> **Selected extract**:
◆ ◆ ◆

I bought recently a HP microserver to upgrade from my previous server that was a Seagate Dockstar.
One of the goals I had in mind was to use the server not only as a NAS, webserver, etc… but also as a HTPC running XBMC (and as a gigabit switch and a 802.11N AP but more on that later). I was running Debian Squeeze for ARM on the Dockstar and went for Debian Wheezy (tesing for now) for the Proliant as it has a more recent kernel to build my AP, and XBMC Eden is available directly in Debian repositories. My idea is to set it up now and stay on Wheezy when it becomes stable so I have only minimal maintenance to do in the future.
My Microserver is plugged to my videoprojector (Acer K10 LED) by VGA. I have no other graphical application running on the microserver so I didn’t install a window manager and I’m launching XBMC with xinit.
XBMC works great on the Microserver. I’m using ALSA as my sound system and a FiiO E10 as my USB sound card. I have a mpd server running to be able to play music in my living room, controlled by an Android client Droid MPD Client (HD). XBMC or mpd are mutually exclusive in their usage of the sound card (maybe I could enhance that by tweaking ALSA settings or moving to some other audio management ?). This is the first rason why I want to be able to start or stop XBMC on demand.
Another reason is that XBMC being idle uses between 10 and 30% of CPU. My machine serves as a server 24/7 and as a HTPC around 1h per day on average (I don’t use it everyday).
I have no keyboard attached to the Microserver.
So what I did was install 2 applications to my Android smartphone:
The XBMC remote is a very fine app to remote control your XBMC HTPC and it also can exit XBMC.
Script Kitty is an application that lets you run scripts on a server with SSH. It lets you create a simple launcher on your homescreen that directly connects to your server and runs a command on it. Perfect to launch XBMC without having to install anything more on the Microserver !
The result on my home screen looks like this:
To configure Script Kitty, you have to give it your SSH credentials and tell it some commands to execute. Then you go to your home screen and add a direct shortcut to the script you created.
Here is the script I run on the server:
/usr/bin/xinit /usr/bin/xbmc-standalone — :0
By default on Debian, you will not be able to use xinit from a SSH shell. This seems to be a security feature. In order to allow it, you need to run:
And from the menu choose to grant anybody the right to start X.

◆ ◆ ◆

Short-answer chart tasks
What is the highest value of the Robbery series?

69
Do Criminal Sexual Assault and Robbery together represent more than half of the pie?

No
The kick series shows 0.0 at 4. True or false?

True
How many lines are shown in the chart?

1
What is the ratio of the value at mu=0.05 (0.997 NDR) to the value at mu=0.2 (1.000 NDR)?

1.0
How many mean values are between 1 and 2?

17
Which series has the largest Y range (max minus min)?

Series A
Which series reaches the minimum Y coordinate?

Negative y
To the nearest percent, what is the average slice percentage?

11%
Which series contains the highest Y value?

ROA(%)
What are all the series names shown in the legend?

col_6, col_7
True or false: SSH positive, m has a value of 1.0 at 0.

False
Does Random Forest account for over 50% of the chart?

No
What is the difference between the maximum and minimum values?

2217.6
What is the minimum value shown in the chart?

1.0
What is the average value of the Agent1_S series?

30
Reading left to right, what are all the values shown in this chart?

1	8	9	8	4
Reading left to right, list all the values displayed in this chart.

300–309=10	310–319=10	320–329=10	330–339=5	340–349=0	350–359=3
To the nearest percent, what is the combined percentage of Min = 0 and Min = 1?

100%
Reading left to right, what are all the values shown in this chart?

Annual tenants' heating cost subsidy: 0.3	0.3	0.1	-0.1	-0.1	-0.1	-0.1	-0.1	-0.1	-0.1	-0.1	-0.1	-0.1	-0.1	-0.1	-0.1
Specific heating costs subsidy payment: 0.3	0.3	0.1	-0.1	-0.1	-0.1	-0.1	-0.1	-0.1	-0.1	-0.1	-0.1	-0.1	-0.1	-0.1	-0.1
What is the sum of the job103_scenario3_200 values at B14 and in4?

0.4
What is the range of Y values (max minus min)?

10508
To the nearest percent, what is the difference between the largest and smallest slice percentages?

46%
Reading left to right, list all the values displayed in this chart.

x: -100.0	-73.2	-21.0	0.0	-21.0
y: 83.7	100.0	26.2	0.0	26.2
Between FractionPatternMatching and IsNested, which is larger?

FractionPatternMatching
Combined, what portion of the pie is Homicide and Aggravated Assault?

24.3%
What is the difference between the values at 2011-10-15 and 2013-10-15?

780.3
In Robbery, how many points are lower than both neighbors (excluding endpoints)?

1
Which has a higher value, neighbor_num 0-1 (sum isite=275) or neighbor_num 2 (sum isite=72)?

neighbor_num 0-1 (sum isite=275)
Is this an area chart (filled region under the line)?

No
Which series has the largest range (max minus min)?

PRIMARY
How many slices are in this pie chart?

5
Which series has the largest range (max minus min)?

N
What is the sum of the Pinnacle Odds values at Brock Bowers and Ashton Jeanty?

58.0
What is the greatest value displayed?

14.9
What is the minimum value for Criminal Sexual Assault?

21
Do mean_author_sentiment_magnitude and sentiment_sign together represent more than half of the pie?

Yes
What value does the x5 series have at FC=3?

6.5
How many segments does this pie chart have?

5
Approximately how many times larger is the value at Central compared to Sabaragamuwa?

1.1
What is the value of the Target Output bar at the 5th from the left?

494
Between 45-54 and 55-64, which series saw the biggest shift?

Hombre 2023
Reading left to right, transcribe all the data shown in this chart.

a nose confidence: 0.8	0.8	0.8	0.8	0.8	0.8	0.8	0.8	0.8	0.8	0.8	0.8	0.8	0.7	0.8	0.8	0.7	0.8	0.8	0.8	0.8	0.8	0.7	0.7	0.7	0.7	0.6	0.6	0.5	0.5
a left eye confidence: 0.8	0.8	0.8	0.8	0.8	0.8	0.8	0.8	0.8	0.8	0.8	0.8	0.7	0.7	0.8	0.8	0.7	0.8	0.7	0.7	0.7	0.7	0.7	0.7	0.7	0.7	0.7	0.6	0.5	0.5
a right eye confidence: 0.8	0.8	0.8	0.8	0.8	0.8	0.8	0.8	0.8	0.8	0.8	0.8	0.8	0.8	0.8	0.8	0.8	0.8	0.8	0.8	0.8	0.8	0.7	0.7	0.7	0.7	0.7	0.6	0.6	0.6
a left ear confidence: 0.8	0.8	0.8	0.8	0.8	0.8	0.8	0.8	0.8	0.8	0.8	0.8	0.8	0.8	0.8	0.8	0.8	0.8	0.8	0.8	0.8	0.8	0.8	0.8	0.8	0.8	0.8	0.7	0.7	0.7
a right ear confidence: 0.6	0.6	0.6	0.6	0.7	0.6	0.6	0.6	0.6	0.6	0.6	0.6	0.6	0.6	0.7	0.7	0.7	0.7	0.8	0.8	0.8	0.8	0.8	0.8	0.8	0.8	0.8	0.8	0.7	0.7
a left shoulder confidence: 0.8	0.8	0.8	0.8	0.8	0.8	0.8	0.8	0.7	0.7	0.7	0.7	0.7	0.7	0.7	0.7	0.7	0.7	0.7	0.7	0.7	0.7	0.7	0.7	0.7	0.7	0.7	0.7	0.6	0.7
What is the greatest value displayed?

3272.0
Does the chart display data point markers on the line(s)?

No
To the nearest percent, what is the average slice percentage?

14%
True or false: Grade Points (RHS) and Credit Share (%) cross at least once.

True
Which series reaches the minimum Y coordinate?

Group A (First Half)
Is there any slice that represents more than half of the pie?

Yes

◆ ◆ ◆

> **Description of the task**:
Render this sentence from the post about running XBMC on an HP Microserver into Spanish: "Another reason is that XBMC being idle uses between 10 and 30% of CPU."

> **Reply to the task**:
Otra razón es que XBMC, estando inactivo, usa entre un 10 y un 30 % de la CPU.